One time my Dad told a person (right in front of me) “Tommy is a good boy”. That statement shocked me; seemed so abnormal. Let me clarify; we didn’t do any really bad things, but just doing confession, holding the subjective guilt with nobody explaining to us any different, formed our identities. We were sincere. So, already forming a certain bent, dad’s words caught me off guard.
Now then, we started pinching our lunch time milk nickel, and spending it at the candy store across the street from the church. School offered the option of chocolate milk but we balked at it. We liked candy better. I started labeling this activity as ‘stealing’ and confessing it; 4 times, 5 times, as was the case. I could not tell a lie, so when I started, I counted how many times a week I could get away with it. Too many times and I would miss communion on Sunday and missing communion stirred up mom and dad.
My priest came to life once at confession and asked, “Son, what are you stealing”. “O crap”, I thought. (these guys never discussed anything; were kind of a faceless voice.) I was scared to death, but I told him the story and he said “that’s cheating.” Then, lo and behold, the faceless voice spoke again, ”for your penance don’t eat candy for a month!” I was floored, and felt tears welling, but I swallowed the challenge holding back the flood. What else could I do? My stealing/cheating thing came back and bit me.
So, as the story goes, a week later, riding the school bus, a kid slipped me a gum drop. Half way down, I remembered the penance. I knew, messing up the penance meant forgiveness is lost, and also Sunday communion; deep do-do.
Nevertheless,something came over me and it was too far in, so I just sucked down the rest of it. I could have spit it out but was entranced by its awesome flavor. O the shame!

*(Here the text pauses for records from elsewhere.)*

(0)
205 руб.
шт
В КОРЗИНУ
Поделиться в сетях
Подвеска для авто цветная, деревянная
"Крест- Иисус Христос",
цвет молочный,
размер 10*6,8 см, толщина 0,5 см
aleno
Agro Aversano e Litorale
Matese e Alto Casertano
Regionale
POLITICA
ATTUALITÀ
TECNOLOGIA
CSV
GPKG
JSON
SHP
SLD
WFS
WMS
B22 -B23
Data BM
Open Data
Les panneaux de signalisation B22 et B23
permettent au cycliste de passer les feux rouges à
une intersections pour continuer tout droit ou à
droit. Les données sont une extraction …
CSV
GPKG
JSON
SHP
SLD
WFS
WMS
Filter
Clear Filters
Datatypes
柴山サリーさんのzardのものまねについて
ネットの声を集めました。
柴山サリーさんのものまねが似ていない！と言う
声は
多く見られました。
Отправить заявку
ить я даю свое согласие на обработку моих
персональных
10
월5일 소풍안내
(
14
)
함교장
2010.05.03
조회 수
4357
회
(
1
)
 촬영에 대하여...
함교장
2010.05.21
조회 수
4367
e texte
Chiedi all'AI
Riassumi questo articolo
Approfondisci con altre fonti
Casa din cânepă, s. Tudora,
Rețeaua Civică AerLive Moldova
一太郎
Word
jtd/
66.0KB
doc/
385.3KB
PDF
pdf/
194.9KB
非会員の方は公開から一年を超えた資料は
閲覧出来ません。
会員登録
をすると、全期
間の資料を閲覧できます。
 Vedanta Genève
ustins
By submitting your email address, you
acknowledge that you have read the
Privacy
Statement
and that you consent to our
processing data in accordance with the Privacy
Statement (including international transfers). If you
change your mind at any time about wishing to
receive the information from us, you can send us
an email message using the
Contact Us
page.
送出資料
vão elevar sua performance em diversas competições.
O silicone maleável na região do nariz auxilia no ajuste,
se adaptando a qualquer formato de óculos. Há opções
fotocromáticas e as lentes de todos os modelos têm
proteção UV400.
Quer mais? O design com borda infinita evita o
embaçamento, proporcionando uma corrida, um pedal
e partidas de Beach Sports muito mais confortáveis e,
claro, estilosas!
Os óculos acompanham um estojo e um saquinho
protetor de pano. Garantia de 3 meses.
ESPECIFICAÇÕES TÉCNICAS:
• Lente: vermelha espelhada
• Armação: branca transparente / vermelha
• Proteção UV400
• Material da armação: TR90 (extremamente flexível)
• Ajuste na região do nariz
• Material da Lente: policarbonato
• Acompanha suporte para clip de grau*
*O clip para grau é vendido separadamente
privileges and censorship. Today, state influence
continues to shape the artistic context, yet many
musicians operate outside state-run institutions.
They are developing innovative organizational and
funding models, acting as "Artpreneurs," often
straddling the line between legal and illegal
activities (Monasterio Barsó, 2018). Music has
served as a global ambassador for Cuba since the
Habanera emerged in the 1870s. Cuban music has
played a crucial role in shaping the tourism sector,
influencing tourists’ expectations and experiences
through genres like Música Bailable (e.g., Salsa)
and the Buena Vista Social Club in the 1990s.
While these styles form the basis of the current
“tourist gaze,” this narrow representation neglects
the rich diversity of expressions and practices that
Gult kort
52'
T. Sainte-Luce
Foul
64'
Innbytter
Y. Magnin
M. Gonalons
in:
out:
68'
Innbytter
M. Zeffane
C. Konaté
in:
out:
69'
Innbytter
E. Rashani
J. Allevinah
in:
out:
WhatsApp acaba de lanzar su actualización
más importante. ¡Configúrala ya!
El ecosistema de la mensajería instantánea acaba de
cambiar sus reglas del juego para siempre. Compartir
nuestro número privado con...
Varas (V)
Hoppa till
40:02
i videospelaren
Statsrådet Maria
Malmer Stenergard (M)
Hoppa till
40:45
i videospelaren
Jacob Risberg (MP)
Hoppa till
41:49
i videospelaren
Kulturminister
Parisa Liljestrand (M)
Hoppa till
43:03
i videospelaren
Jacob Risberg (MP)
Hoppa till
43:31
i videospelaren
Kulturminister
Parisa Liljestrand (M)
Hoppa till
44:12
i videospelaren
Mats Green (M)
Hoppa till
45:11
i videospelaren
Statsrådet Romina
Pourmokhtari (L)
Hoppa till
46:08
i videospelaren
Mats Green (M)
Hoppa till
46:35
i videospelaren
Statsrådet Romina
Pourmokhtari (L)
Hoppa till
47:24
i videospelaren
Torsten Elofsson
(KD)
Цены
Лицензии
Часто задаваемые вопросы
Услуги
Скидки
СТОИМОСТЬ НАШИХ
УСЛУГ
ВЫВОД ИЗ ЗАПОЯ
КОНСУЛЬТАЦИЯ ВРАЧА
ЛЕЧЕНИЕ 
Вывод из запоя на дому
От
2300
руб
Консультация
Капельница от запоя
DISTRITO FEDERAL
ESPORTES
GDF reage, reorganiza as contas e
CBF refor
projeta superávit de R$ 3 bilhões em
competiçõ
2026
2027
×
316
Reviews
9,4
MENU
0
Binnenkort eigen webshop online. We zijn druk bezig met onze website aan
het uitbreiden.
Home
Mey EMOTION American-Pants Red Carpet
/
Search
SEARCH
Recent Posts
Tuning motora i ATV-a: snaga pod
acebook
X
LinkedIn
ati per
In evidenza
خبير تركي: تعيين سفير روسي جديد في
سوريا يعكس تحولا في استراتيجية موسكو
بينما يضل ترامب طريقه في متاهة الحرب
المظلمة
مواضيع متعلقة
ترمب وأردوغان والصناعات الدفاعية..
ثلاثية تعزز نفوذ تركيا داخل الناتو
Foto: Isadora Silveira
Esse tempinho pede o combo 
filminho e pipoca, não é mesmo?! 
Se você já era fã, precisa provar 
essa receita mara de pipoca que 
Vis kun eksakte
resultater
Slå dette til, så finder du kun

However, as I was sinking deep in guilt, I suddenly remembered, confession was that very week. Relieved, I bit the bullet till Friday night. I had just sinned but felt, “I’m learning the game”
Boy was I ever wrong! This time I told the priest “I didn’t do my penance, one time.” He asked for details, and then slapped another month of no candy on me; more guilt, I was bummed. I had already failed at it first time. Now, angry and sensing an injustice, the complexity mounted and shook me.
Shortly down the road, another weak moment ensued (I think it was a Peppermint Patti) and my fears and shame were realized again. I started confessing it as “I lied 6 or 7 times” and figured that to cover it all. This brought more guilt because every time I confessed lying, I could have added double; (I lied when I confessed lying, and so on).
I didn’t want to admit stealing or cheating and risk the wrath of that priest again. Finally, I found a real solution: the other priest’s booth, long line and all became my new home. I simply started going to confession in the next booth and later to another church.
Experience, sweet experience grew on our side, and later we battled the can’t-eat-meat-on-Friday rule. Friday in the Fall of the year, brought Football night and the hot dogs were especially inviting. Worse here; this was a mortal sin, meaning if you die with a sin like this on your soul you go strait to hell. Imagine the inward struggle, glands salivating.
In summary, we were trying to play a game which eventually proved too hard to play and we adapted at first. That is all; we just found a way to pretend and adapt at an impossible thing, and we joined the crowd of fakers and shakers. O we figured it out alright; and spent the next several years in an empty phony existence which led to despair. Life was slowly loosing any semblance of making sense.
On the horizon loomed hope—the option for an “eat-drink-and-be-merry for tomorrow we die” deal spoke loudly; and because of our disillusionment, it sounded better and better. Yes, we would try this too. Truthfully, both options only resulted in deeper and emptier despair.
Thankfully, at age 25, mercy found me, and picked me up. I became a child of God, and life and love came back.